“The child! The child!” he screamed. “The child of the dead—save her! Save her!”

Many hands were immediately stretched forward to take from his arms an infant that the villagers now perceived he carried.

He resigned his charge, and then flinging his arms above his head, he cried,—

“Save me—save me from myself—from the glance of the dead man’s eye—from blood save me. Oh, save me from conscience. The hell has begun.”

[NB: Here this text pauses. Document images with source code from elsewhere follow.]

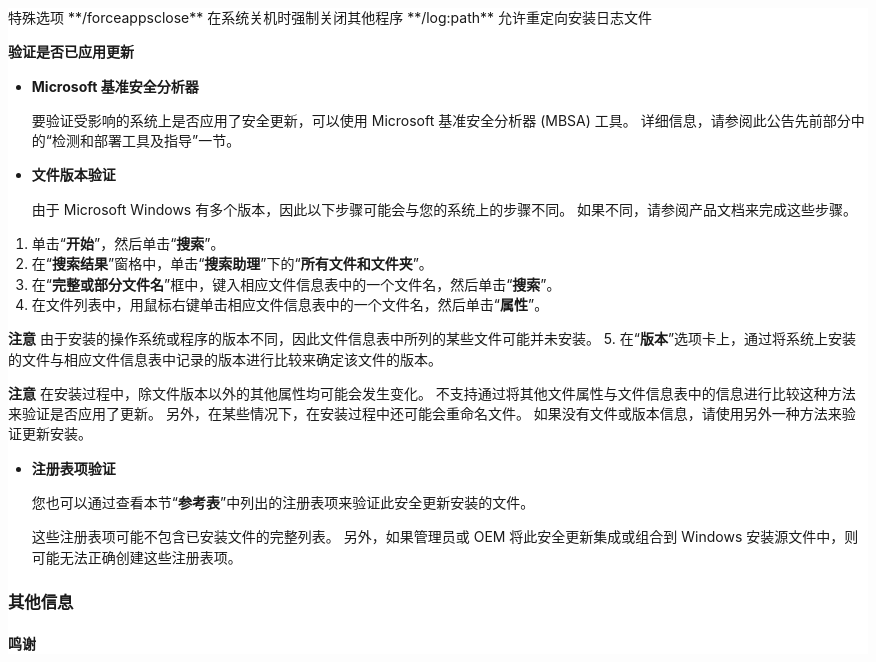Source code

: </td>
</tr>
<tr>
<th colspan="2" style="border:1px solid black;">
特殊选项
</th>
</tr>
<tr class="alternateRow">
<td style="border:1px solid black;">
**/forceappsclose**
</td>
<td style="border:1px solid black;">
在系统关机时强制关闭其他程序
</td>
</tr>
<tr>
<td style="border:1px solid black;">
**/log:path**
</td>
<td style="border:1px solid black;">
允许重定向安装日志文件
</td>
</tr>
</table>


**验证是否已应用更新**

-   **Microsoft 基准安全分析器**

    要验证受影响的系统上是否应用了安全更新，可以使用 Microsoft 基准安全分析器 (MBSA) 工具。 详细信息，请参阅此公告先前部分中的“检测和部署工具及指导”一节。

-   **文件版本验证**

    由于 Microsoft Windows 有多个版本，因此以下步骤可能会与您的系统上的步骤不同。 如果不同，请参阅产品文档来完成这些步骤。

1.  单击“**开始**”，然后单击“**搜索**”。  
2.  在“**搜索结果**”窗格中，单击“**搜索助理**”下的“**所有文件和文件夹**”。  
3.  在“**完整或部分文件名**”框中，键入相应文件信息表中的一个文件名，然后单击“**搜索**”。  
4.  在文件列表中，用鼠标右键单击相应文件信息表中的一个文件名，然后单击“**属性**”。  
        
**注意** 由于安装的操作系统或程序的版本不同，因此文件信息表中所列的某些文件可能并未安装。
    5.  在“**版本**”选项卡上，通过将系统上安装的文件与相应文件信息表中记录的版本进行比较来确定该文件的版本。
        
**注意** 在安装过程中，除文件版本以外的其他属性均可能会发生变化。 不支持通过将其他文件属性与文件信息表中的信息进行比较这种方法来验证是否应用了更新。 另外，在某些情况下，在安装过程中还可能会重命名文件。 如果没有文件或版本信息，请使用另外一种方法来验证更新安装。

-   **注册表项验证**

    您也可以通过查看本节“**参考表**”中列出的注册表项来验证此安全更新安装的文件。

    这些注册表项可能不包含已安装文件的完整列表。 另外，如果管理员或 OEM 将此安全更新集成或组合到 Windows 安装源文件中，则可能无法正确创建这些注册表项。

### 其他信息

#### 鸣谢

His last words rung faintly on the ears of the horrified crowd, for having given up the child, he then bounded onwards, and was soon lost to sight and hearing in the darkness of a plantation which grew on the border of the stream that watered the valley.

Britton, the smith, glared with eyes of fury after the shrieking fugitive, then clenching his hand, he shook it wildly in the air, and breathing a bitter curse, turned from the burning portion of the house, and dashed into the wing in which was the Smithy.

CHAPTER II.

The Lull of the Tempest.—Morning is Coming.—The Child of Mystery.—The Necklace.—A Surprise and a Disappearance.—The Inscription.—The Lord of Learmont.

The startling and singular events at the Old Smithy had the effect of distracting in some measure the attention of the affrighted inhabitants of Learmont from the fury of the tempest, which was still raging, although with diminished rage, around their humble dwellings.

The forked lightning was not so frequent in its flashes, and the thunder seemed to be passing away in the direction of the wind.